Histoire & Enseignement

l'Association Belge des Professeurs d’Histoire d’Expression Française

Pour reconstituer de manière fiable des événements du passé, les historiens doivent pouvoir s’appuyer sur des sources solides. Mais quand l’objet de leur étude est un génocide, les sources matérielles et officielles sont rares car les responsables de ces crimes de masse ont évidemment tout fait pour en faire disparaître les traces . C’est pourquoi les témoignages directs sont, dans ce cas, si importants. Mais ils ne se valent pas tous.

Celui de Chil Rajchman, publié en français sous le titre Je suis le dernier Juif[1], est exceptionnel et particulièrement précieux. Chil Rajchman, Juif polonais, fit partie de la petite minorité de déportés au centre d’extermination de Treblinka[2] qui n’étaient pas immédiatement mis à mort car les SS en faisaient d’abord des esclaves chargés de l’« intendance » du génocide. Durant près de dix mois, Il fut tour à tour utilisé comme trieur de vêtements, « coiffeur », porteur de cadavres et « dentiste ». Le 2 août 1943 il participa au soulèvement organisé par les détenus. Celui-ci fit de nombreux morts mais permit tout de même à des centaines de détenus, dont Rajchman, de s’évader. Beaucoup furent ensuite tués ou repris. Quelques dizaines étaient encore en vie à la fin de la guerre. Rajchman fut l’un deux.

C’est dès 1944, alors qu’il était caché à Varsovie, que Rajchman, conscient que très peu de témoins avaient survécu à l’enfer de Treblinka, décida de coucher sur papier, en yiddish, le récit de ce qu’il y avait vécu « pour témoigner de ce grand abattoir ». Cette proximité du temps de l’écriture par rapport aux faits décrits rend ce témoignage extraordinairement précieux. D’autant plus qu’il est extrêmement factuel et précis : nulle place pour les sentiments ou pour des jugements personnels de l’auteur. Si on ajoute à cela que les récits disponibles de témoins directs de ce qui se passa dans le centre d’extermination de Treblinka se comptent sur les doigts d’une seule main, on comprendra à quel point Je suis le dernier Juif est un document d’une valeur inestimable pour tous ceux qui tiennent à ce que la réalité du judéocide ne puisse pas être niée ou minimisée.

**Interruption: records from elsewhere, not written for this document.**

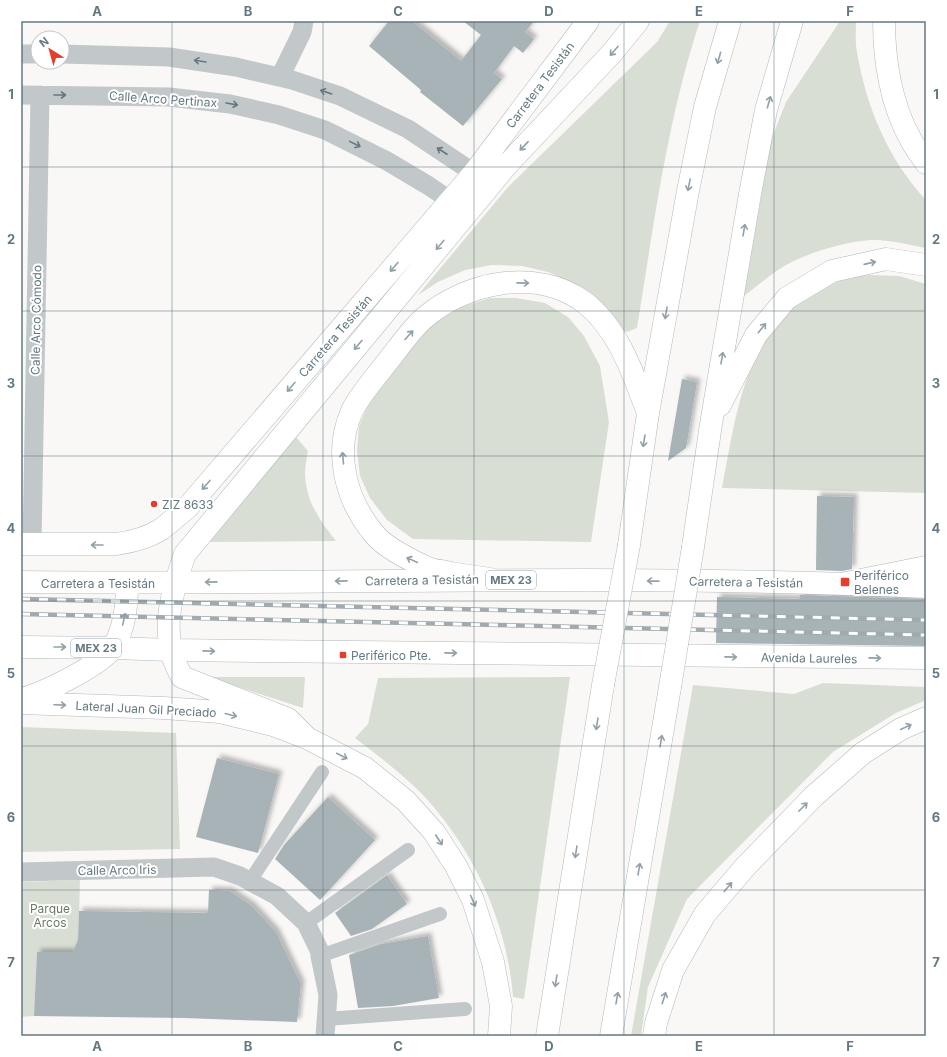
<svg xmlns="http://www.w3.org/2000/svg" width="947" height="1057" font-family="Inter,sans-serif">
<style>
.green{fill:#d9ded5}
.building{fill:#a8b3b7;filter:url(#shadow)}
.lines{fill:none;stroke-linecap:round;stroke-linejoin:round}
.secondary-casing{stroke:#b2b9bd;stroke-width:23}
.primary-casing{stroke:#b3b9bc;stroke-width:23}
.motorway-casing{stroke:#b3b8bb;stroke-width:23}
.pedestrian{stroke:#c2c7ca;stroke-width:14}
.minor{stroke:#c2c7ca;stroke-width:19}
.secondary{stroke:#fff;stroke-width:22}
.primary{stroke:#fff;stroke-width:22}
.motorway{stroke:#fff;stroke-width:22}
.rail-casing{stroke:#a1aaae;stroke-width:4.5}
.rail{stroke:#fff;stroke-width:3;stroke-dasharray:9;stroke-linecap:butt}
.motorway-bridge-casing{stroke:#b3b8bb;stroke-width:23;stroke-linecap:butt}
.motorway-bridge{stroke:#fff;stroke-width:22}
.oneway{stroke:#92a0a7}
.oneway2{stroke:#647881}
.grid{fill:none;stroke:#647881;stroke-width:1;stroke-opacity:0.55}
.poi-dot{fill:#e23f2d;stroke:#fff;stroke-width:1.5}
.labels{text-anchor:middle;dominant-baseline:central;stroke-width:4;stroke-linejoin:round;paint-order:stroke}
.shield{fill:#fff;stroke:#92a0a7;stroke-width:1}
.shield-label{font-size:11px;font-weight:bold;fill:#647881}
.street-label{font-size:12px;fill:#647881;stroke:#fff}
.poi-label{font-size:12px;fill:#647881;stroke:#fff;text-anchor:start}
.park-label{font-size:12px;fill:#6a7963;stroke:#fff}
.neatline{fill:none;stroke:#647881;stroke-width:1.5}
.grid-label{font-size:13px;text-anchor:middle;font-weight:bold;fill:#647881}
</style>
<defs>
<filter id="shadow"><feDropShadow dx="3.5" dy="-3.5" stdDeviation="2" flood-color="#0004"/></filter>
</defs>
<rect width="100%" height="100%" fill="#f9f8f6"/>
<path class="green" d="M670,21H700C667,120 654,225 637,328L627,332L622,330L570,282L548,272L522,266L492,265L465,270L438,282L418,295L508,187L657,42Z
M840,21H856C856,31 855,42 857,52C866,106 888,159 926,200V248C911,245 886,239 871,240C843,242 802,254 778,270C766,278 755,288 744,296L771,140L786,102Z
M870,275L899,276L926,284V493L722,488C732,436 739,380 768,334C771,329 774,323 778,319C795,301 825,285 849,278C855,276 863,276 870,275Z
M490,298H516L545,303L568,317L584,336L600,366L609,422L591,542L413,539L387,520L370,498L360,476L357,451L359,426L370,400L431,323L458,308Z
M296,437L308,451C307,458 305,466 305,473C306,502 319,519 336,541L208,542Z
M207,677H305L303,708Z
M570,677L524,999L513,997C507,922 474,850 423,795C402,774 379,756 355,738L368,724L378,678Z
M823,683L926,687V700L896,713L833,752L687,899L648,987L641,1036H631L693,685L794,694Z
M21,727L176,733L180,849L21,852Z
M80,880L78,952H37L34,1016L21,1017V882Z"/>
<path class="building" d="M389,21H412L461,61L481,35L463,21H534L525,32L534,39L523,53L514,46L494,73L502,79L463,126L420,92L421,90L369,46Z
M682,379L697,382L686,448L668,461Z
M817,496L854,497L852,569L842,571L816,570Z
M800,595L926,599V646L716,643L717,597L800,599Z
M217,758L279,774L258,853L196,837Z
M328,797L375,840L320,900L275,859L284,845Z
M387,875L407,904L372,929L351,936L335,913Z
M209,890L230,891L252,906L276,932L301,984L297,1022L184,1018L34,1016L37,952H73L78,940L79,911L208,913Z
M428,936L439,998L393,1006L358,1008L349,955L381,944Z"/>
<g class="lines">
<defs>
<path id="secondary" d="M21,544H116C131,542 147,538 160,530C170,523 178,515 187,508L474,173L588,21
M21,703L164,708L220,712L273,725L307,738L365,768L406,801L434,832L456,866L473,900L493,962L501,1006L499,1036
M307,738L288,719L182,677C158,637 171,594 185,554L506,166L612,53L638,21
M654,1036L656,1023L673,970L705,914L745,867L814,796L863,753L901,729L926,718"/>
<path id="primary" d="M884,21C884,60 891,105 911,140C915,148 921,155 926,163
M21,582C323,585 625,573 926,587
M21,647L114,648L170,650L926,658
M21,699C42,694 104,664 114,646C125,627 127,605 127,583"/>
<path id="motorway" d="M720,405L756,335L787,298L832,271L886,259L926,265
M629,545L648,413L688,191L705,107L730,21
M693,547L711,424L750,194L766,110L792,21
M490,579C477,577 464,575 450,573C444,571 436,571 430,569C414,562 386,548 375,535C346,501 333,453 352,411C359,396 377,375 388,361C399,347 410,331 423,319C465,282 536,267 584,302C619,329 633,374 648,413
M846,583L926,567
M547,1036L603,685
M611,1036L670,687"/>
</defs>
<use href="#secondary" class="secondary-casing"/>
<use href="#primary" class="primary-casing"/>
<use href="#motorway" class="motorway-casing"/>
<path class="pedestrian" d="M250,881L322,772
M306,923L408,850
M320,956L440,914
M326,1019L465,1009"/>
<path class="minor" d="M21,54H38
M62,54L169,57L236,67L292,80L340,96L408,129L474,173
M280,77L302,32L304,21
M21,95L169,97L230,104L279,115L325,130L387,161L429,186L451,201
M32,544L40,95
M21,872L214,867L240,876L277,896L306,923L321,954L320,956L328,995L325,1036"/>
<use href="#secondary" class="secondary"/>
<use href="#primary" class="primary"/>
<use href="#motorway" class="motorway"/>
<defs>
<path id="rail" d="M21,599L926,620
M21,614L926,635"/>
</defs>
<use href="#rail" class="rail-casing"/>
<use href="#rail" class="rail"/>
<defs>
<path id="motorway-bridge" d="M603,685L629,545
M670,687L693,547"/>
</defs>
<use href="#motorway-bridge" class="motorway-bridge-casing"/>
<use href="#motorway-bridge" class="motorway-bridge"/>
</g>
<defs><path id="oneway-shaft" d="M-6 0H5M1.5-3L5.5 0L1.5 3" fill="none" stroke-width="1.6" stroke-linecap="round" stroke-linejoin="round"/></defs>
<g class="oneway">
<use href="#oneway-shaft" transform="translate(614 51) rotate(131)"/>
<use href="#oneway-shaft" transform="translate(719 58) rotate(106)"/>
<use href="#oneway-shaft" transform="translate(769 102) rotate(-74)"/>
<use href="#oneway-shaft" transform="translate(524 146) rotate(133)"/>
<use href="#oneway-shaft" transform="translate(689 185) rotate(101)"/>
<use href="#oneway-shaft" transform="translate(744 230) rotate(-80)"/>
<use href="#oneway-shaft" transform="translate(440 245) rotate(130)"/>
<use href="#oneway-shaft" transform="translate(870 263) rotate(-13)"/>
<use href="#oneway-shaft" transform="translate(394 267) rotate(131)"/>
<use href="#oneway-shaft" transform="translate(523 283) rotate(1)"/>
<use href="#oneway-shaft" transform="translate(666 313) rotate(100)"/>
<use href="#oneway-shaft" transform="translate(762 328) rotate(-51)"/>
<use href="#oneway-shaft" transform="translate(409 335) rotate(-48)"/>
<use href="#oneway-shaft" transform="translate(358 345) rotate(130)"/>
<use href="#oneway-shaft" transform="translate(722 358) rotate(-80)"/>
<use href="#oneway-shaft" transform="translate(291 387) rotate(131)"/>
<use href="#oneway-shaft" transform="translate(644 441) rotate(99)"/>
<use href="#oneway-shaft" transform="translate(343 458) rotate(-95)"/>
<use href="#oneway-shaft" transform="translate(206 485) rotate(131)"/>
<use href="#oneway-shaft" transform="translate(97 545) rotate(180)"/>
<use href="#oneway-shaft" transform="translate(412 560) rotate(-155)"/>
<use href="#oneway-shaft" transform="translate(341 581) rotate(179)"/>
<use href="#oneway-shaft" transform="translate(653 581) rotate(-179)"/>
<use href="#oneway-shaft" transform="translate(211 582) rotate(179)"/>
<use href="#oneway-shaft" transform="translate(124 619) rotate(-77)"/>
<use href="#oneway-shaft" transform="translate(60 647)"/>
<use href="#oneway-shaft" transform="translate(209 651) rotate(1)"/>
<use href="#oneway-shaft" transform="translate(451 653) rotate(1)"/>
<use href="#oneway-shaft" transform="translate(731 657) rotate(1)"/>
<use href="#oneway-shaft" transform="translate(875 658) rotate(1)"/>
<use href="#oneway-shaft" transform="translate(60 705) rotate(2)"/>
<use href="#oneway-shaft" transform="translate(231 715) rotate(14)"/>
<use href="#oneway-shaft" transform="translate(597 724) rotate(99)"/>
<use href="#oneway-shaft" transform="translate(906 727) rotate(-25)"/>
<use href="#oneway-shaft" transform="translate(661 741) rotate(-80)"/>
<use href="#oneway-shaft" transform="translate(342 756) rotate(27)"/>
<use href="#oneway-shaft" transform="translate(803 807) rotate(-45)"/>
<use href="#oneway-shaft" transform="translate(439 840) rotate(57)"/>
<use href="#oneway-shaft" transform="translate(576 852) rotate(99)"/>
<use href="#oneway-shaft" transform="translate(639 869) rotate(-80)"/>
<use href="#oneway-shaft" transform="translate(728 887) rotate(-50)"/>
<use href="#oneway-shaft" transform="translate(473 901) rotate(67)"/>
<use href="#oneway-shaft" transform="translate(556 981) rotate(99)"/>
<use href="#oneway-shaft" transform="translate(617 998) rotate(-80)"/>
<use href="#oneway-shaft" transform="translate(664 998) rotate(-72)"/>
</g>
<g class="oneway2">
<use href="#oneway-shaft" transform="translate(200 61) rotate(-171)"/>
<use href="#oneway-shaft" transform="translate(326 92) rotate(-161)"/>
<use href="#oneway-shaft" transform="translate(60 95)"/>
<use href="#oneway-shaft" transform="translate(232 104) rotate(10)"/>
<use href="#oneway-shaft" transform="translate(355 144) rotate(26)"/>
<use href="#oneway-shaft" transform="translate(442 151) rotate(-147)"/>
</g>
<path class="grid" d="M172,21V1036M323,21V1036M474,21V1036M624,21V1036M774,21V1036M21,167H926M21,311H926M21,456H926M21,601H926M21,746H926M21,890H926"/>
<g class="poi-dot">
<circle cx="154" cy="504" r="4"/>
<rect x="840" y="577" width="10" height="10" rx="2"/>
<rect x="339" y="651" width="8" height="8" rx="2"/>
</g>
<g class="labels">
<g class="shield">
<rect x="486" y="571" width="50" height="18" rx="3"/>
<rect x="71" y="639" width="50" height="18" rx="3"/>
</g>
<g class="shield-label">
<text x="511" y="580">MEX 23</text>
<text x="96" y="648">MEX 23</text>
</g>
<g class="street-label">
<text transform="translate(540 85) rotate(-53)">Carretera Tesistán</text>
<text transform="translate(163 99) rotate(4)">Calle Arco Pertinax</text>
<text transform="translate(36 320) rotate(-89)">Calle Arco Cómodo</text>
<text transform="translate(335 336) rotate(-49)">Carretera Tesistán</text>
<text transform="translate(422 580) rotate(-1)">Carretera a Tesistán</text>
<text transform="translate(746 582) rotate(1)">Carretera a Tesistán</text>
<text x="98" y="583">Carretera a Tesistán</text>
<text transform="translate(809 658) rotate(1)">Avenida Laureles</text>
<text transform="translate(146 709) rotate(3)">Lateral Juan Gil Preciado</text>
<text transform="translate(117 870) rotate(-1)">Calle Arco Iris</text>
</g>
<g class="poi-label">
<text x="162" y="504">ZIZ 8633</text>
<text x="854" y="575">Periférico<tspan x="854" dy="14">Belenes</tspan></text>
<text x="351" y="655">Periférico Pte.</text>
</g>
<g class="park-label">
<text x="50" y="908">Parque<tspan x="50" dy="14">Arcos</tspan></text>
</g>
</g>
<rect width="947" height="1057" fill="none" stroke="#ffffff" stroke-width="44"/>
<g transform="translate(50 50) rotate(323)"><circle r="19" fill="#ffffff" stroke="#c1c9cd"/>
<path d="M0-3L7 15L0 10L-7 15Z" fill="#e23f2d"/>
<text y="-6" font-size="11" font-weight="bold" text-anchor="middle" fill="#647881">N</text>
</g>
<rect x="22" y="22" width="903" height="1013" class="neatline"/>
<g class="grid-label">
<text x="97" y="16">A</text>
<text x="248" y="16">B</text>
<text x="398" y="16">C</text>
<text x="549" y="16">D</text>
<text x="699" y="16">E</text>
<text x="850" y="16">F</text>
<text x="11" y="99">1</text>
<text x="936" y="99">1</text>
<text x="11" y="244">2</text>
<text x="936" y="244">2</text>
<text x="11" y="388">3</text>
<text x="936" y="388">3</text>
<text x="11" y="533">4</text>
<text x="936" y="533">4</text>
<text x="11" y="678">5</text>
<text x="936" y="678">5</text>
<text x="11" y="822">6</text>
<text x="936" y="822">6</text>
<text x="11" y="967">7</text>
<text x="936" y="967">7</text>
<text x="97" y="1051">A</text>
<text x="248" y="1051">B</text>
<text x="398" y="1051">C</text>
<text x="549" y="1051">D</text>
<text x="699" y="1051">E</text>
<text x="850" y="1051">F</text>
</g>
</svg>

En 1946, Chil Rajchman émigra en Uruguay. Comme pour la plupart des rescapés, il lui fallut beaucoup de temps pour accepter de témoigner publiquement de ce qu’il avait vécu. Il finit cependant par accepter de le faire, au point de jouer un rôle très actif à la fin des années 1980, dans plusieurs procès d’anciens SS dont celui d’Ivan Demjanjuk, reconnu par de nombreux témoins directs comme un acteur important du génocide à Treblinka. Mais ce ne fut qu’après sa mort en 2004, comme Chil en avait exprimé le souhait, que sa famille fit publier le texte qu’il avait rédigé en 1944. Sa version française est précédée d’une préface très éclairante, due à l’historienne Annette Wieviorka, spécialiste du judéocide et de l’histoire des Juifs au XXe siècle.

La lecture de Je suis le dernier Juif est une épreuve. Mais je suis convaincu que chaque lecteur en sort mieux armé contre les négateurs du génocide des Juifs par les nazis et leurs complices.

Michel Staszewski (9 septembre 2012)

[1] RAJCHMAN, C., Je suis le dernier Juif. Treblinka (1942-1943), Editions des Arènes, Paris, 2009.
[2] Les sources fiables manquent pour comptabiliser de manière précise le nombre de morts à Treblinka. Les estimations des historiens varient entre 700.000 et 1.200.000 victimes. Mais il est avéré que Treblinka (située à environ 60 kilomètres au nord-est de Varsovie) fut le lieu principal de la destruction des Juifs de Pologne.